Bref ils savaient que dalle ces nases. Il n'y avait aucune interpellation. Ils nageaient dans une putain de semoule bien épaisse.

- T'as vu Rasta ? Que dalle. Ces blairos savent que dalle.

- Euhm...

Il ne dit rien et commença à rouler un joint. Il venait tout juste d'écraser l'autre dans le cendrier. Nous aussi on était des toxicos graves.

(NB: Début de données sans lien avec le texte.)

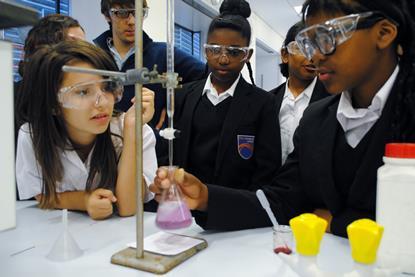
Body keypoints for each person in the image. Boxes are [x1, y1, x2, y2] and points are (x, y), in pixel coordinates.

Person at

- Méfie-toi patronne. Faut pas se la jouer. J'ai discuté avec des potes de la rue de Toronto, tu sais les deux Turcs, Mehmet et Gurcan... ils se sont fait gauler la semaine dernière, avec dans le coffre plusieurs chaînes Hi-Fi braquées dans des pavillons. Et ben les flics sont allés au bout du bout de la procédure de recel. Et surtout, l'enquêteur qui les a entendus leur a dit qu'avec leur nouveau chef, « le bordel aux Mailles, c'est fini ». Apparemment, y a eu pas de mal d'arrivées de nouveaux, des jeunes, et ils sont tous au taquet. Et tu sais ce qu'il leur a dit ce keuf ? Que le trafic de shit vivait ses dernières heures dans le quartier. Ordre spécial du patron ou un truc dans le genre

- C'est des conneries Rasta. Pour faire peur. Les flics sont pas tous abrutis, ils savent lancer une rumeur dans une cité, pour faire flipper. Et d'abord comment tu veux qu'ils éradiquent le shit ? C'est rien que du flan, autant tenter d'interdire l'eau courante.

- Ouais patronne.

Rasta n'était pas convaincu. Moi non plus. Eradiquer, c'était pas possible. Il y avait trop de monde qui fumait, tous les gosses de riches étaient intoxiqués. Fallait de la résine, de la résine et encore de la résine. Mais nous, les flics pouvaient nous zapper. Un GIR et puis fini. J'étais bien placée pour le savoir.

Les mauvais signes étaient trop nombreux autour de nous. Pas difficile à comprendre. Flics, rivaux, arnaqueurs à deux balles... tout le monde semblait être à nos trousses. Et à force de se défoncer la tronche et de faire de l'argent, on avait complètement oublié que tout ce bizness était tout sauf un putain de jeu pour les gamins.

- T'inquiète Rasta. La nouvelle cargaison va arriver. On va jouer serré. Et ensuite, dès la fin de l'été, on va se mettre au vert quelques semaines.

- Ok patronne. Comme tu voudras. Mais avant de se casser et de livrer notre quartier aux barbares, je veux qu'on retrouve les enfoirés qui m'ont obligé à brûler ma caisse. Patronne, ils nous ont tiré dessus. Ils voulaient notre peau. C'était pas un putain de grenaille qu'ils avaient.

- Ouais je sais Rasta. Mais tout le monde nous attend au tournant. Y compris les flics. Cette putain de fusillade, c'est zéro pour le bizness. Les mecs qui ont fait ça le savent. C'est pour ça que ça a canardé en bas de chez moi. Parce qu'il y a des petits cons qui se croient dans Scarface. Qui croient qu'en foutant le bordel au pied de mon bloc je pourrai plus dealer mes kilos. Et tu as raison. Pour ça ils vont payer ces enfoirés. Et pour ta caisse aussi. Mais va falloir être patients.

Il tira une énorme latte en hochant la tête. 

Fallait qu'on se bouge. Filer le kana à Saveljic et récupérer la maille. Et bye. Ensuite, restait plus qu'à se terrer comme des fennecs débiles. En attendant l'arrivée de Hassan. Et des 80 kilos de stuff.